Kindle DX als Möglichkeit für Studenten?
Der neue Kindle DX von amazon, der seit Sommer 2009 in den USA auf dem Markt ist, bietet für dieses Anliegen die richtigen Voraussetzungen. Hier ist das Display in der Bildschirmdiagonale 9,7 Zoll groß (ca. 25 cm) und zusammen mit einem erstmals in der Kindle-Serie integrierten PDF-Viewer sollen vor allem Zeitungsleser und Studenten angesprochen werden. Nachteilig jedoch ist, dass es sich bei dem PDF-Programm eben nur um einen Viewer handelt. Man kann dementsprechend weder die Schrift vergrößern, noch eventuellen Hyperlinks folgen.
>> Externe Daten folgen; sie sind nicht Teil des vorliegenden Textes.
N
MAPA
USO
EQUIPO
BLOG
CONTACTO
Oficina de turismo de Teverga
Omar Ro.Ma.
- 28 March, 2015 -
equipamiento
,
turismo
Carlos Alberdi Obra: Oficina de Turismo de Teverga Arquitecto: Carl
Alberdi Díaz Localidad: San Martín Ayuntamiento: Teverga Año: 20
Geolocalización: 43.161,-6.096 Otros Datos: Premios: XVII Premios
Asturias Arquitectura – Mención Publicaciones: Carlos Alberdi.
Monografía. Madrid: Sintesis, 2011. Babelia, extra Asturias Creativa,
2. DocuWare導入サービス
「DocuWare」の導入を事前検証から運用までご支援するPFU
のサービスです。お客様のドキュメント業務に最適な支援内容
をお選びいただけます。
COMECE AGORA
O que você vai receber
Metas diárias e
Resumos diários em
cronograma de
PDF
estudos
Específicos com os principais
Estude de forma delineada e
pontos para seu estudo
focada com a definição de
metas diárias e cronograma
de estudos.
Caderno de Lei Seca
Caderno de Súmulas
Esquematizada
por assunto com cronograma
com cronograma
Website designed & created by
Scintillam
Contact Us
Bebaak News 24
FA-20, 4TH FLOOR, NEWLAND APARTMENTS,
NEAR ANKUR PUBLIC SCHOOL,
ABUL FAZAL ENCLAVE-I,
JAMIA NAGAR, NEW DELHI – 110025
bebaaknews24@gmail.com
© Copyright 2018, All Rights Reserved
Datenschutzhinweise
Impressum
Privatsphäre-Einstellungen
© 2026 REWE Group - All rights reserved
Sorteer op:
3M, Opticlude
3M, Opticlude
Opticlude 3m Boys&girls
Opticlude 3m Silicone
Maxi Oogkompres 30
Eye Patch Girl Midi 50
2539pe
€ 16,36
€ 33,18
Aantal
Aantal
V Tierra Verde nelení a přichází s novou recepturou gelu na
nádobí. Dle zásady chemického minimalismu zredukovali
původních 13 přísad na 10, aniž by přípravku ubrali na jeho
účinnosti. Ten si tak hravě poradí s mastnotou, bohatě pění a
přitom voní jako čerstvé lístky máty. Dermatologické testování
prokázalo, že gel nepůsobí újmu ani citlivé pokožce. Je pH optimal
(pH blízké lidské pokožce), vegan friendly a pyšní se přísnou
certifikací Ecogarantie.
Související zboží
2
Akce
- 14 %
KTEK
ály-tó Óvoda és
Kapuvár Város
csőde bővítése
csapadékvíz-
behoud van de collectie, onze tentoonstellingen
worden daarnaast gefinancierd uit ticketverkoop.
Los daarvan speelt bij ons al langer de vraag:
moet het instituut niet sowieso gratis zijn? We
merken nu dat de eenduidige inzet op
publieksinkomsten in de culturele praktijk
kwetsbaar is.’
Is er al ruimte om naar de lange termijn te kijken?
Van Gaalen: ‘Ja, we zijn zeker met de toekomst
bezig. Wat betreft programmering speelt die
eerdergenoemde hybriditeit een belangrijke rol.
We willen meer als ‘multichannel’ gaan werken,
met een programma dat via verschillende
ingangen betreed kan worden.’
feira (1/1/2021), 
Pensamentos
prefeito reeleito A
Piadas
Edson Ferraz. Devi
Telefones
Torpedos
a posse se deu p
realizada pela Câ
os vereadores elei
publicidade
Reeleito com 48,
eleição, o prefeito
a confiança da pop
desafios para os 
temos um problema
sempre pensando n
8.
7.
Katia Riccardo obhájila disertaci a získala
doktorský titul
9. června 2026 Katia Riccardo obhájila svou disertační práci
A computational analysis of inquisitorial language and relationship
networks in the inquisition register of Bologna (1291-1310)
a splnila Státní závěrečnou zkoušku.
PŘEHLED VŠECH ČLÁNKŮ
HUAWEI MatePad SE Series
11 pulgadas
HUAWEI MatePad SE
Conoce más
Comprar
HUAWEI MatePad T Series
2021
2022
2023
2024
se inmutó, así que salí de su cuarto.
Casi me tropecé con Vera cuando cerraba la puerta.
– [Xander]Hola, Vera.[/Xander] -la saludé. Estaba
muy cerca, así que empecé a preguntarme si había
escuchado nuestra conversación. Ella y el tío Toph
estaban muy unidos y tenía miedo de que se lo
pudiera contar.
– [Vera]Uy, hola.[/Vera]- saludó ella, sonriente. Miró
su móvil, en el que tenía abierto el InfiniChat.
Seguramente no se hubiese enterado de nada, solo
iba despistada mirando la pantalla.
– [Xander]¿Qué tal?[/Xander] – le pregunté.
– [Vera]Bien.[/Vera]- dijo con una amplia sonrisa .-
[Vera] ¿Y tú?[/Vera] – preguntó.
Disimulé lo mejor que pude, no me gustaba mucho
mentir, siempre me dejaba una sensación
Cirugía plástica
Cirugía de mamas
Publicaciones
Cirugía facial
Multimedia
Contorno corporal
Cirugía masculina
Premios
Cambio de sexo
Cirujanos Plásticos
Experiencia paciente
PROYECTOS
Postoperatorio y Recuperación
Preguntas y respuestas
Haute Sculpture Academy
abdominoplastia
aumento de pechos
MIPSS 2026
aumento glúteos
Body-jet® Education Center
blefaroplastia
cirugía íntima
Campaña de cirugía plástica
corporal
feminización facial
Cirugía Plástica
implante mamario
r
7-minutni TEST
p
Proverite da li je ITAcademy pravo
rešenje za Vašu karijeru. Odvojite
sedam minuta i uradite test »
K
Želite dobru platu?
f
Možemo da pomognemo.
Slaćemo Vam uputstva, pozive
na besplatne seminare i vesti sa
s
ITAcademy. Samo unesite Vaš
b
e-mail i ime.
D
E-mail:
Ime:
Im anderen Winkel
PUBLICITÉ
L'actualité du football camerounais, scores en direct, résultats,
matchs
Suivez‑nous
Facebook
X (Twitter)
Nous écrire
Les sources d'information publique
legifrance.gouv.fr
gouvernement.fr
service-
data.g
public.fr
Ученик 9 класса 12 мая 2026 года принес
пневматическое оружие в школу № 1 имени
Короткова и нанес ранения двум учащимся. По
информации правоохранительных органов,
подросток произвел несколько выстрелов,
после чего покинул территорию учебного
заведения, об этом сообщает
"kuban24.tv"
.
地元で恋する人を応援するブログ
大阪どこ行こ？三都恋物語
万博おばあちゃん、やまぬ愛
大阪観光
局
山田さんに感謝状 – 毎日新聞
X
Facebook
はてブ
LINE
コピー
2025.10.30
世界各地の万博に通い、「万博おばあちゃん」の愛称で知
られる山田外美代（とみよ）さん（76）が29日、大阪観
Seit Herbst 2009 läuft an sechs amerikanischen Universitäten, darunter die Princeton University und die Arizona State University, ein Pilotprogramm zur Verwendung des Kindle DX im studentischen Alltag. Amazon hält sich bei der Veröffentlichung der bisherigen Resonanzen zurück. Laut einem Artikel in „The Daily Princetonian“, der Campuszeitung von Princeton, ist jedoch von Begeisterung bisher wenig zu spüren. Die meisten Studenten bemängelten die langsamen Reaktionszeiten des Gerätes, sowie die mangelnden Möglichkeiten Notizen und Hervorhebungen machen zu können. Zudem sind die 9,7 Zoll Bilddiagonale noch weit entfernt von Din A4 oder US Letter, den beiden gängigen Papierformaten, in denen sich die meisten gescannten PDFs befinden.
Auch wenn der Kindle DX noch nicht das Gelbe vom Ei ist, die Idee weist in eine richtige Richtung. Denn um Studenten anzusprechen, darüber waren sich die Referenten sowie das Plenum einig, benötigt es ein großes Display, um die PDFs, ohne die man heute kaum noch das Studium bestreiten kann, auch adäquat lesen zu können.
Konkurrenz Tablet PC
Unerwartete Konkurrenz könnten die E-Reader aus einer anderen Ecke bekommen. Seit Monaten häufen sich die Gerüchte um ein Tablet PC aus dem Hause Apple. Jedoch handelt es sich bislang noch um unbestätigte Meldungen und es ist fraglich, inwieweit die Probleme von den bisher erschienenen Tablet PCs überwunden werden können.
Ein maßgebliches Kriterium wird hier die Akkuleistung sein, denn wenn nach einer Stunde der Akku leer ist, ist auch so ein Tablet PC mehr als sinnlos. Auch die Größe und das Gewicht wird mit entscheiden, ob das Tablet eine Gefahr für die mobilen E-Reader wird. Die Mobilität ist schließlich und endlich das wesentliche Kriterium dieser Geräte. Ohnehin sollten die Erwartungen an das „Apple Tablet“, wie es im Internet genannt wird, nicht zu hoch sein. Denn bei der zu vermutenden Prozessorleistung wird auch die Schrifterkennung nur maximal 95% erbringen können. Das klingt viel, ist aber in der Praxis wohl eher nervig und hinderlich. Dementsprechend würde das direkte Hineinschreiben in Dokumente auch hier bislang nur mäßig funktionieren.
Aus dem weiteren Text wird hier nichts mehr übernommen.